Let's consider $f : \mathbb{R}^n \rightarrow \mathbb{R}$ a differentiable function, and we claim that the restriction of $f$ to $S_1 = \{ (x_1,\dots, x_n) \in \mathbb{R}^n : x_1 + \dots + x_n = 1\}$ is constant. We want to show that $\exists x_0 \in \mathbb{R}^n \quad ||x_0|| < 1$ and $Df(x_0) = 0$.
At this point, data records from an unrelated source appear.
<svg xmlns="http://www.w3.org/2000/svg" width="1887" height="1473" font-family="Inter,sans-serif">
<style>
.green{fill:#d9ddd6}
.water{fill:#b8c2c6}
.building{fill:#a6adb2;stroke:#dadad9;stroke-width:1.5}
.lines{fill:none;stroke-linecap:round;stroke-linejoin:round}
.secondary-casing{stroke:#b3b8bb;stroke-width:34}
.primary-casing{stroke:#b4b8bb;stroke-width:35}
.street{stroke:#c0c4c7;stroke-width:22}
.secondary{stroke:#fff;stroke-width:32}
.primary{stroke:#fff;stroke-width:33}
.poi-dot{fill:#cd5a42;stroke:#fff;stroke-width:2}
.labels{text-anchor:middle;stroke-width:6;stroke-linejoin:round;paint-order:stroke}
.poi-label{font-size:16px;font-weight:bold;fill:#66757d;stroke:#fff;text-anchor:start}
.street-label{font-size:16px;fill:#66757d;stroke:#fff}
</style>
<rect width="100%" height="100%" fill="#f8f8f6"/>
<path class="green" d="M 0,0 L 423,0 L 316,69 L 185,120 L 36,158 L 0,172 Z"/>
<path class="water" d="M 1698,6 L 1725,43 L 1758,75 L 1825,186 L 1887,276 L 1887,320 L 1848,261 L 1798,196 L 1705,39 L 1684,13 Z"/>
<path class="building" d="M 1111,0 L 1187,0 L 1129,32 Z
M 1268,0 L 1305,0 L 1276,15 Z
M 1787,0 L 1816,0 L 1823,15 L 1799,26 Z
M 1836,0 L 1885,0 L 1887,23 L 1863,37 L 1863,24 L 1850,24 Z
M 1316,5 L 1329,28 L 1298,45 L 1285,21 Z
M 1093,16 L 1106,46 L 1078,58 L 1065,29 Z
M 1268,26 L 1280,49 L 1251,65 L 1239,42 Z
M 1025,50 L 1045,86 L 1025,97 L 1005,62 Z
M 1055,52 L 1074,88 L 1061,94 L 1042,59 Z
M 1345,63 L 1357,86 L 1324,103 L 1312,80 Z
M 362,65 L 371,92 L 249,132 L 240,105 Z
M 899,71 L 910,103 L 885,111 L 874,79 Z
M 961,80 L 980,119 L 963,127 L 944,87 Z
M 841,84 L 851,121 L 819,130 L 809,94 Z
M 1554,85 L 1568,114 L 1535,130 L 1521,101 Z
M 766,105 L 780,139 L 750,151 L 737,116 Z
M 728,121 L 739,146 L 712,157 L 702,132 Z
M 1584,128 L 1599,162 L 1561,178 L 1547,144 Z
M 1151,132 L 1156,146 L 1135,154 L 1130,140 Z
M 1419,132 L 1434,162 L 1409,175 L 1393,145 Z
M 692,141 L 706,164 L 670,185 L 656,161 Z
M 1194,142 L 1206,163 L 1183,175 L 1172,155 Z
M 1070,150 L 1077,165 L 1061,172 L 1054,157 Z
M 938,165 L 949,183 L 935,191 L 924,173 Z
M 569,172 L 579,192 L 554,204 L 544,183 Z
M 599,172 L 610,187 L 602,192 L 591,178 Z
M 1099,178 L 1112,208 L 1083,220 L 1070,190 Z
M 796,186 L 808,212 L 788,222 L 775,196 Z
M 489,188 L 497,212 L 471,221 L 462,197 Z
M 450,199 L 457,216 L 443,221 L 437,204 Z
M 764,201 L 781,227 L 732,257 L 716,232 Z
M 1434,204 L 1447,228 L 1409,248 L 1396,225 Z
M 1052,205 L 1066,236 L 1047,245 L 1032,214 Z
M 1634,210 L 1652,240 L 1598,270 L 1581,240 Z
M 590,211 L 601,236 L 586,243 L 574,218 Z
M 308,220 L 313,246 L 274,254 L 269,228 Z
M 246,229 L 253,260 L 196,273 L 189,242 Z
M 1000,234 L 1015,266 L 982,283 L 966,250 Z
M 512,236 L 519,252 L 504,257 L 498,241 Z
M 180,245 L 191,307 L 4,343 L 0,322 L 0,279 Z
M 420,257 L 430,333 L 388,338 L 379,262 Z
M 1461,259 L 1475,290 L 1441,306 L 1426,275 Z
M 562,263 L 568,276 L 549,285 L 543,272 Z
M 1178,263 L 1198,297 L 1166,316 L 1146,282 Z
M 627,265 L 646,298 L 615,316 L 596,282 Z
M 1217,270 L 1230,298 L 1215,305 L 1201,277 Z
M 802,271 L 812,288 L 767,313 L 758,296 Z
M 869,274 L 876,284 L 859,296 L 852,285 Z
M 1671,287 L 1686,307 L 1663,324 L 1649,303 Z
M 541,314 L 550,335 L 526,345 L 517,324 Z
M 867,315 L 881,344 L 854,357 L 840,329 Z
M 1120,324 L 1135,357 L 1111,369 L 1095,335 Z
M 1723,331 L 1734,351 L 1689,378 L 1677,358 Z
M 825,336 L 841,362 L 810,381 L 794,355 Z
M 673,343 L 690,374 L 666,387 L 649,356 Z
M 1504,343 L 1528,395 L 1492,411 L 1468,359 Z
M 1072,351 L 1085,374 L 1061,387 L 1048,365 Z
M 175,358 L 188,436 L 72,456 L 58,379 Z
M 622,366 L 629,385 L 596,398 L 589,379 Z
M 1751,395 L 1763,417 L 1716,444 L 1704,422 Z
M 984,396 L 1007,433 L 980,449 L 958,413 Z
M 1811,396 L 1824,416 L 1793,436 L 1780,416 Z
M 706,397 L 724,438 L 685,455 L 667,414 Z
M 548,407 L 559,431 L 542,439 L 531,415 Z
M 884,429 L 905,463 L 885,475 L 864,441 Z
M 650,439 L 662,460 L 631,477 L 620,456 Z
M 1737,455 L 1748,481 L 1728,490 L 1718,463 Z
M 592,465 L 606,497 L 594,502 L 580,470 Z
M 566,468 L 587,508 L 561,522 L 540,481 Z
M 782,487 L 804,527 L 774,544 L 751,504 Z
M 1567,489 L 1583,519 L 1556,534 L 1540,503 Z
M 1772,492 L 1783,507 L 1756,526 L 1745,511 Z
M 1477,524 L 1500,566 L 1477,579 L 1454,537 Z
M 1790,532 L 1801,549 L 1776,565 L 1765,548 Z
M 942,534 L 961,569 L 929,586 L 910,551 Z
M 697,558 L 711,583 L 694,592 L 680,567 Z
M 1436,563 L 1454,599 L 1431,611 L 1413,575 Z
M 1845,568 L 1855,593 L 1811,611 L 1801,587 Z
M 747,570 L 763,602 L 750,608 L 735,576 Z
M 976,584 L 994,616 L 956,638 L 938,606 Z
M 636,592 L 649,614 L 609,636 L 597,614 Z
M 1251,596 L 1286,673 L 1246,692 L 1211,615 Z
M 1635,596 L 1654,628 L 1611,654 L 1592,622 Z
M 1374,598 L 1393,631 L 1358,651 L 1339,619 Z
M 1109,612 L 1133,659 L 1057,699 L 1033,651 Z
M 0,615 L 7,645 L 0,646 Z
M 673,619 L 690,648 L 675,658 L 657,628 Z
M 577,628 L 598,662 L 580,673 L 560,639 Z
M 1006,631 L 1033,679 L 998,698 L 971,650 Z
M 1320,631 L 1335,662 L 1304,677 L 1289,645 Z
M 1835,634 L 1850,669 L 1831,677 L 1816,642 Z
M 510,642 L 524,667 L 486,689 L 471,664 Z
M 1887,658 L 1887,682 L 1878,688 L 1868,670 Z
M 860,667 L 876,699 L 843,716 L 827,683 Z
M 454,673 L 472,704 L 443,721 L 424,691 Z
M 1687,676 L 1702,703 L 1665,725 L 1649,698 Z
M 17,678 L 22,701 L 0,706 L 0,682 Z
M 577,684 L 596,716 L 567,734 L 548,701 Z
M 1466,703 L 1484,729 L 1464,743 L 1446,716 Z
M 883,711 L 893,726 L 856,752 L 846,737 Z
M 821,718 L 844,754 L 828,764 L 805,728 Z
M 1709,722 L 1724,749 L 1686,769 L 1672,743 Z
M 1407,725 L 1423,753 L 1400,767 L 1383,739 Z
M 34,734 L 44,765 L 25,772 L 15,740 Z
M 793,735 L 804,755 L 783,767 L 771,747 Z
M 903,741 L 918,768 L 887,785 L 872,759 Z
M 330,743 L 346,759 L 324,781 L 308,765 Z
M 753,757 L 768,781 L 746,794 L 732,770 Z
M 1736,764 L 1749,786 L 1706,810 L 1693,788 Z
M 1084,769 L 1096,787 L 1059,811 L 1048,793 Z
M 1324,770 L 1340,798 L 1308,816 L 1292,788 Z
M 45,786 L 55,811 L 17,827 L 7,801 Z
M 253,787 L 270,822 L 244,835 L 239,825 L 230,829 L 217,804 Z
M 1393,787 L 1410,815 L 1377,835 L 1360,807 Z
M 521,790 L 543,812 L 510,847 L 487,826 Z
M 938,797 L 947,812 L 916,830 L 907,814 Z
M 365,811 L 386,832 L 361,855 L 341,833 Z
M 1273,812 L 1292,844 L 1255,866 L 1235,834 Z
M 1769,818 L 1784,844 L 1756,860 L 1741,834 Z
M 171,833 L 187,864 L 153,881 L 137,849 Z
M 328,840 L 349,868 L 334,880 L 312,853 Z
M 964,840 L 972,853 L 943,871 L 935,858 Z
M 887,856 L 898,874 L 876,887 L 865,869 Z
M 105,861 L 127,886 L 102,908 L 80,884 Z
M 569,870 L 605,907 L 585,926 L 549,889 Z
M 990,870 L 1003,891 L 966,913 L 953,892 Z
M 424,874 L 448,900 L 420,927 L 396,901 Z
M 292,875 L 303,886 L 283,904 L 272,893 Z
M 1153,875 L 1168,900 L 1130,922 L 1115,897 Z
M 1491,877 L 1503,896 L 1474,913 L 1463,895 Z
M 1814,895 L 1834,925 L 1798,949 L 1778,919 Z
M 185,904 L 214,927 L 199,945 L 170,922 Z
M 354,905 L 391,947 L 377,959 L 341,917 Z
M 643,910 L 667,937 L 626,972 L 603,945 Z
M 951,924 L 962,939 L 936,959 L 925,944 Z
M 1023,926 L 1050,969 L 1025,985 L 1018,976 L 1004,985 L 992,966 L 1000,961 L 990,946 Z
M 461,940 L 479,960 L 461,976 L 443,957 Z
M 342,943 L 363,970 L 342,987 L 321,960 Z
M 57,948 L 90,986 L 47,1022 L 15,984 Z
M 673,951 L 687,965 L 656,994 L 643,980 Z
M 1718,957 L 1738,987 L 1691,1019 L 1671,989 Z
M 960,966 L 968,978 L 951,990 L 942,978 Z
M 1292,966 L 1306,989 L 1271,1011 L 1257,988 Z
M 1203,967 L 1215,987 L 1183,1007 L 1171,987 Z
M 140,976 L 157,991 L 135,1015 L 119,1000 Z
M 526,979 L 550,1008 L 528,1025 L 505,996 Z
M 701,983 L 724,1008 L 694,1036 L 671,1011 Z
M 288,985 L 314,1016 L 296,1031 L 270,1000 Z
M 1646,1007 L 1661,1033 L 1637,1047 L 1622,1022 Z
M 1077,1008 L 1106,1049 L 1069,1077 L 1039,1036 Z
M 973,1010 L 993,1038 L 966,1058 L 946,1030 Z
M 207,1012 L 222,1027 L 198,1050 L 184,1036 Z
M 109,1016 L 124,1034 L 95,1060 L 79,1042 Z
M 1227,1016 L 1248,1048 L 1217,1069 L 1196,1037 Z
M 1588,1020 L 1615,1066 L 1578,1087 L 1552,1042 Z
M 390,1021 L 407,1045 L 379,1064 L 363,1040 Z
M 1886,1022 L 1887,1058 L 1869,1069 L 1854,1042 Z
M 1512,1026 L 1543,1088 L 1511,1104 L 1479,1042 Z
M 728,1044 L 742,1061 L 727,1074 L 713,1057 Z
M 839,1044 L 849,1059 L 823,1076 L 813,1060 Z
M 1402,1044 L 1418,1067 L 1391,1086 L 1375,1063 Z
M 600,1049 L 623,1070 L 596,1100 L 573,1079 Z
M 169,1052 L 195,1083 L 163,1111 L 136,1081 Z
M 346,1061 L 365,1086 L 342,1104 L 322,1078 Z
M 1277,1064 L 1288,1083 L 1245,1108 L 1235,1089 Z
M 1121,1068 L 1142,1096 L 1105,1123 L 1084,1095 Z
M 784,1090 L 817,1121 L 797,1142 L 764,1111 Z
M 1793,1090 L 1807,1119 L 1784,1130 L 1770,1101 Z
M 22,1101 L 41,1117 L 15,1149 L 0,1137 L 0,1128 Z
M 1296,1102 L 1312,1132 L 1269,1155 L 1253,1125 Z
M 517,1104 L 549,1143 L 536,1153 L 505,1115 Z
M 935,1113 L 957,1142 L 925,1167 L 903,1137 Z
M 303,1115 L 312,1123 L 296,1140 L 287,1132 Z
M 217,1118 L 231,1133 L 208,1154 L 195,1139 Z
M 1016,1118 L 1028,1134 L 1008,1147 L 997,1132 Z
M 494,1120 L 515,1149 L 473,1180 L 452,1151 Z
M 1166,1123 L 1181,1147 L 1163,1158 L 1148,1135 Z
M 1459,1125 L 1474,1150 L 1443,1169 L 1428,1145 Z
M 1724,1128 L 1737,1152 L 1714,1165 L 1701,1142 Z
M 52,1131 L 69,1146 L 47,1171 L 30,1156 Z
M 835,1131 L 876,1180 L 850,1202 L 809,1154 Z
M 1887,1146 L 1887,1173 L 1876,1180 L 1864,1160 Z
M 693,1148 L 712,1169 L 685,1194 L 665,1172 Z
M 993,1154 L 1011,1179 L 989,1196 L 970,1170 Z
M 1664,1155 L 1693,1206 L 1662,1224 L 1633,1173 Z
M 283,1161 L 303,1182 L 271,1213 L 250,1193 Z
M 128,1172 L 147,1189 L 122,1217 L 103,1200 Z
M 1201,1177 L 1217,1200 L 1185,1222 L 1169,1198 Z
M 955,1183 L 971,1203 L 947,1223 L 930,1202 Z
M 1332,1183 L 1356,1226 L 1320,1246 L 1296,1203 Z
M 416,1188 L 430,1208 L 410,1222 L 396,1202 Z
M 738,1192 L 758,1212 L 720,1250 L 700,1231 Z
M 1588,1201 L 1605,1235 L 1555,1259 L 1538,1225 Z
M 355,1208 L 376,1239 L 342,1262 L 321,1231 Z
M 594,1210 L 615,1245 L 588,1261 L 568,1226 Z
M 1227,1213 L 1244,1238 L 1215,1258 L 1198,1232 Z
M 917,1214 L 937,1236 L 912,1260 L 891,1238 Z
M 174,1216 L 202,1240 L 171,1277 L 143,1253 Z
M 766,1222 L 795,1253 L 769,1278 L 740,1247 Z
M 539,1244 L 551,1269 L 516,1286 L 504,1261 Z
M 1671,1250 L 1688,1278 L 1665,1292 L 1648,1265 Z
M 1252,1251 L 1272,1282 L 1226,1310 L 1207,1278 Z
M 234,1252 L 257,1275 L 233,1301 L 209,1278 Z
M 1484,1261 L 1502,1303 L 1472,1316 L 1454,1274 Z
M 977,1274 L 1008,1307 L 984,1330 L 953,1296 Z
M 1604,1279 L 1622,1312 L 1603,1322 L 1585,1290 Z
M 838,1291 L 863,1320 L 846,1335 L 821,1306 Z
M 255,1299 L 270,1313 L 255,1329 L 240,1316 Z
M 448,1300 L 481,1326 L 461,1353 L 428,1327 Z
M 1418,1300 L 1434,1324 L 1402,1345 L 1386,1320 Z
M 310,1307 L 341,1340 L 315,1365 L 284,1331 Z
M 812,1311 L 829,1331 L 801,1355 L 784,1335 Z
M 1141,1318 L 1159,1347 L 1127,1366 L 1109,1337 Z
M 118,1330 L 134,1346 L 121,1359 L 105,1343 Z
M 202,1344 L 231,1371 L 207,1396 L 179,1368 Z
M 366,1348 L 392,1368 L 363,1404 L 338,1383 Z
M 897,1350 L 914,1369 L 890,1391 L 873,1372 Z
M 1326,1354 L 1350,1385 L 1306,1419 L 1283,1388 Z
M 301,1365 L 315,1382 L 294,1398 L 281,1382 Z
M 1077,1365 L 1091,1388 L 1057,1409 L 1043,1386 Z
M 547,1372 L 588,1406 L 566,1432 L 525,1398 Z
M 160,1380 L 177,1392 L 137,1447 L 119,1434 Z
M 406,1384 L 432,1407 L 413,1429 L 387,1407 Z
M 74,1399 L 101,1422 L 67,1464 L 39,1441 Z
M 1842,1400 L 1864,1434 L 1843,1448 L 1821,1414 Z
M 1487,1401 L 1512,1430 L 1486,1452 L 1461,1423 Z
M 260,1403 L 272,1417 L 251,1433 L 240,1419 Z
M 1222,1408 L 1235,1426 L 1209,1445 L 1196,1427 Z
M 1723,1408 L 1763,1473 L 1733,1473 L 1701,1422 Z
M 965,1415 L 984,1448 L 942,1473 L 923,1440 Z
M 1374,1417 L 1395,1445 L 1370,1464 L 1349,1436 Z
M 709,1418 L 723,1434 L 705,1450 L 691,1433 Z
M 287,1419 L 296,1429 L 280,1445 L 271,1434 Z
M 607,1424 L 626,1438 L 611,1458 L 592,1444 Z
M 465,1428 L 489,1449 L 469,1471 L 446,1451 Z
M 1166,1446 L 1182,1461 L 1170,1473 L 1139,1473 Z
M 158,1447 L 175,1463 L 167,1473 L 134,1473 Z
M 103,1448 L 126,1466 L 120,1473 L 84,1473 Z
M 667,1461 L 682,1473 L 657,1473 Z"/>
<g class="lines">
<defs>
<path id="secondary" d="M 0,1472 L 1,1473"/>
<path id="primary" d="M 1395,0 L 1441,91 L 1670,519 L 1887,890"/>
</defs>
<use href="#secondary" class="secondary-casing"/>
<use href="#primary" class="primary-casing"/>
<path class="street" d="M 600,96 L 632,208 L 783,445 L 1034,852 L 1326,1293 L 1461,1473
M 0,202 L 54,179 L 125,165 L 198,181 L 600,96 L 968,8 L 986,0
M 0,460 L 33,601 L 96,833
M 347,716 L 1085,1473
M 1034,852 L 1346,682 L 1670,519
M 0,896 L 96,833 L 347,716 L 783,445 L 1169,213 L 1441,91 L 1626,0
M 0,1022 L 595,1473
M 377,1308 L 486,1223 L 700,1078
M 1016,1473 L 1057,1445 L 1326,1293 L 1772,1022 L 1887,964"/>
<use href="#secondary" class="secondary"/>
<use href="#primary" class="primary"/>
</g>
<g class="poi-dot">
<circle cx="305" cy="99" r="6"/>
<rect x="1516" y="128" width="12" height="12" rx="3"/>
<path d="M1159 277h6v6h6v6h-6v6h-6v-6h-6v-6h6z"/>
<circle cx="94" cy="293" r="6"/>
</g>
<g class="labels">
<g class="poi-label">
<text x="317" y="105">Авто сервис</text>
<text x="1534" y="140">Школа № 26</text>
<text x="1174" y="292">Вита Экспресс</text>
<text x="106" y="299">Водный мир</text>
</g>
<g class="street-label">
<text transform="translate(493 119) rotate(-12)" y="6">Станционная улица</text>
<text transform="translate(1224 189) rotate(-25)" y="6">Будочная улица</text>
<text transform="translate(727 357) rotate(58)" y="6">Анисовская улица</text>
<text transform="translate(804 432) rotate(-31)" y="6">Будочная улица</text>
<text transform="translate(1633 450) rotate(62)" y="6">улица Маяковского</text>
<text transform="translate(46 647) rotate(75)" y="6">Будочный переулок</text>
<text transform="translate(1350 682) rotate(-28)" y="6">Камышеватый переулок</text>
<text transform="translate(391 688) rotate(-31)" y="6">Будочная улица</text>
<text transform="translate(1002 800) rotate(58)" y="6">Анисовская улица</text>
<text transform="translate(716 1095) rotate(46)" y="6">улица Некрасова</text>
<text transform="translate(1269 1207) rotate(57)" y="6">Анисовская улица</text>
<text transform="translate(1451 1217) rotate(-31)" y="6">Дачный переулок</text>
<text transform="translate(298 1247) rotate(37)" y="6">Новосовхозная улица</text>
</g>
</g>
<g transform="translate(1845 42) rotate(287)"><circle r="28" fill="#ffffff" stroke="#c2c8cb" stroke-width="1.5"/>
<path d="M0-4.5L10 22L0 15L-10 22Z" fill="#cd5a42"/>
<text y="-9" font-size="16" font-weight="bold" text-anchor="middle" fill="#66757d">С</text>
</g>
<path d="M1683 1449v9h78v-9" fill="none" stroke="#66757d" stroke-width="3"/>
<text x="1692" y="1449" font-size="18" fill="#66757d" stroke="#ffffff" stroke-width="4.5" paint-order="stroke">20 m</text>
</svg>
So, as $f_{\big|S_1} : S_1 \rightarrow \mathbb{R}$ is constant, we have : $Df_{\big|S_1} : S_1 \rightarrow \mathcal{L}(\mathbb{R}^n, \mathbb{R})$ which verify for all $x \in S_1$, $Df_{\big|S_1}(x) = 0$. And as we know that $Df(x)$ is linear, we find that $Df(x)(h)=0$ for all $h \in \mathbb{R}^n$. But I want to show this property for an $x$ not in $S_1$ but an $x$ which verify : $||x|| < 1$. So I though Taylor's formula may help me, but I didn't find out how. All I know is that : $f(x+h)-f(x) = Df_x(h) + o(||h||)$ for all $x,h \in \mathbb{R}^n$.
Someone could help me ?
I don't think what you are trying to prove is true. Take $n=2$. If you consider the function $f(x_1,x_2)=x_1+x_2-1$. Then $f=0$ on $S_1$ but $\nabla f(x_1,x_2)=(1,1)\ne (0,0)$ everywhere.